We set this up for a process that handles "deleted" records in our system. We need to know if something was physically removed so it doesn't show up in another system and can be flagged as removed. It provides a solid solution to handle the deletes, pass them to the other system, process all affected tables, then report back that it's done.
However, I'll agree with others on manageability and setup. It's horrible to do for a first (second, third, fourth...) timer. I had to troubleshoot a new setup to figure out why nothing was processing and it took a day or two to go through everything and finally get it back up and running. Once it was running, we had no other issues, but it turns out I had set up something slightly off and messages weren't being handled properly. They kept cycling through the system until they reached the max value and then expired. They were never caught/handled at the time and we had tons of conversations that were unhandled and had to be removed. 🙁
I think it's a good piece of functionality, but the difficulty to set up and manage added to the lack of good information probably dissuades a lot of DBAs from recommending it or using it.

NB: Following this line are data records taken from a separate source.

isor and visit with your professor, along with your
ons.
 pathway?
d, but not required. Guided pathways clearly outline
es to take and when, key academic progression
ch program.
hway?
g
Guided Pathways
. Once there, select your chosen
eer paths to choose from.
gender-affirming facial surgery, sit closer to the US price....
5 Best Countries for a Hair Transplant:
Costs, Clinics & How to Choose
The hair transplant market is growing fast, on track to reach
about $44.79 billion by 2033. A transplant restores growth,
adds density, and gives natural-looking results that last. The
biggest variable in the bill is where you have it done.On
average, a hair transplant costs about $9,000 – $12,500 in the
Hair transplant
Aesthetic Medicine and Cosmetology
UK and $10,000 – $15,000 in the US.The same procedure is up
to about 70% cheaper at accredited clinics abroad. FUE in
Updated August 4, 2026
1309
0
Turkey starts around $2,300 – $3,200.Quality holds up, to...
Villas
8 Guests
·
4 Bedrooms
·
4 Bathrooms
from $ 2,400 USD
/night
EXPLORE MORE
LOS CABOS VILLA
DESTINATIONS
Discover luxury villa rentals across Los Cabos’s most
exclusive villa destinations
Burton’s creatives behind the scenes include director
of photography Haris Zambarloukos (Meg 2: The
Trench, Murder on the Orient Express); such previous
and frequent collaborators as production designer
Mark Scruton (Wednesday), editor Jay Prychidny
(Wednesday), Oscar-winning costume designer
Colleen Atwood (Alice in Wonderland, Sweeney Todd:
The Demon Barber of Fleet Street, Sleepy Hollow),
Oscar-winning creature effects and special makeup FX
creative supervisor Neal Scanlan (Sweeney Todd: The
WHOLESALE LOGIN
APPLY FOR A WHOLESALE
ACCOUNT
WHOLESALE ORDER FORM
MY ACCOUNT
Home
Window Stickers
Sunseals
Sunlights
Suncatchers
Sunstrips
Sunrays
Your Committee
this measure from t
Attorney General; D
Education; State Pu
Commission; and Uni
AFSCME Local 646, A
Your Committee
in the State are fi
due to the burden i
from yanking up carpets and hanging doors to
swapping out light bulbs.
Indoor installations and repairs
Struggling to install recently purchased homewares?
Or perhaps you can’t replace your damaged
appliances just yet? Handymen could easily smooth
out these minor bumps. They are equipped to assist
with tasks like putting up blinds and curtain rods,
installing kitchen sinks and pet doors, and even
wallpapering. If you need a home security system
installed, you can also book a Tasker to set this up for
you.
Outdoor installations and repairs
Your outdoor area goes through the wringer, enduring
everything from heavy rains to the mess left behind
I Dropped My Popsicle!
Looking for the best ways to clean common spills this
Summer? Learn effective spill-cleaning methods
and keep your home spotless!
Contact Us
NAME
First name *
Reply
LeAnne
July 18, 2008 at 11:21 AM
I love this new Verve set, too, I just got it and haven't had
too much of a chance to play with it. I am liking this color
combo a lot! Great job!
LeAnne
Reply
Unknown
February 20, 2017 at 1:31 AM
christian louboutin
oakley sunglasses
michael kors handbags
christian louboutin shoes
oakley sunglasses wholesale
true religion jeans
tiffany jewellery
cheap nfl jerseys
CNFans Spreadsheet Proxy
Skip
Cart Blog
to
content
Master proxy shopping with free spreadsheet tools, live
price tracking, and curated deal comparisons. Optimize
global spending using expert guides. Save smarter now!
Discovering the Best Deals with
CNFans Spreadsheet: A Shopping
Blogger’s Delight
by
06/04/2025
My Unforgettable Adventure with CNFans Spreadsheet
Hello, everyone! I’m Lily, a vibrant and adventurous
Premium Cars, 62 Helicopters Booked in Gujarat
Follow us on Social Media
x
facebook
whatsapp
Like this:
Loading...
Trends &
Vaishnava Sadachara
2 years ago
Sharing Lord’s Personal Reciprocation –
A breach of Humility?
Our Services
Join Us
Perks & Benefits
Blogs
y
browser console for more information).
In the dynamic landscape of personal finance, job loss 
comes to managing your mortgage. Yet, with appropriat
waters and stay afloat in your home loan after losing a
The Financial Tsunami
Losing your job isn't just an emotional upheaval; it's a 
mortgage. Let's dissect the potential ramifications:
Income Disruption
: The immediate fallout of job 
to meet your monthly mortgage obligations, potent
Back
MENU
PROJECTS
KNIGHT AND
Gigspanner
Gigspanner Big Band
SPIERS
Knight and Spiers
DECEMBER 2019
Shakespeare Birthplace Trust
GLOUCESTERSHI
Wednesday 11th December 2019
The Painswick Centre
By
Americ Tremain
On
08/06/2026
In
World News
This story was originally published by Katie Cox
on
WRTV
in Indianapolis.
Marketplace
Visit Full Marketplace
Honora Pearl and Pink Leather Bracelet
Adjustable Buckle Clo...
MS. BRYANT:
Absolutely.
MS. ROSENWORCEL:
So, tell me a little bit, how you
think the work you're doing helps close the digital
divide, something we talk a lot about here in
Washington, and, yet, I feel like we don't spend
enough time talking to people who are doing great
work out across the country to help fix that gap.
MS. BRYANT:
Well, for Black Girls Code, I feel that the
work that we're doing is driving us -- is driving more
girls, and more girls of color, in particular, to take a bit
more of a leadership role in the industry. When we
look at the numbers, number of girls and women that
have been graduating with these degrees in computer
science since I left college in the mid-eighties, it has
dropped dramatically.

To implement queueing properly requires a complex system, which in turn has many parts. Microsoft relegated the creation and management of all those parts to T-SQL for the most part and caused an unnecessary impediment to the steep learning curve already inherent when learning queueing from the ground up. The programmers with MSMQ experience I know were eager to give SQL Broker a chance but were stymied by the complexity of having to build the system from script, unaided by a GUI.
As a long-time DBA who converted from the application programming side of the fence, I don't hesitate to write T-SQL where it saves me time over the GUI. However, I will use the GUI where it saves time over T-SQL. While you can setup and manage a portion of the SQL Broker portions in the GUI, Microsoft should have really invested time in a good wizard and/or management UI for it. It certainly deserves it, as it is a very solid feature and once a crew begins to think more loosely-coupled, opportunities abound for its use --- and would be more popular if it were easier to setup and manage.
It is solid and ready for prime-time, but only in regards to its features and reliability. Is it Microsoft's darling or is it their red-headed stepchild? They have not done it justice in promoting it, providing suitable learning examples, nor in completing its tool set. Yet it has great genetics and it could have a bright future.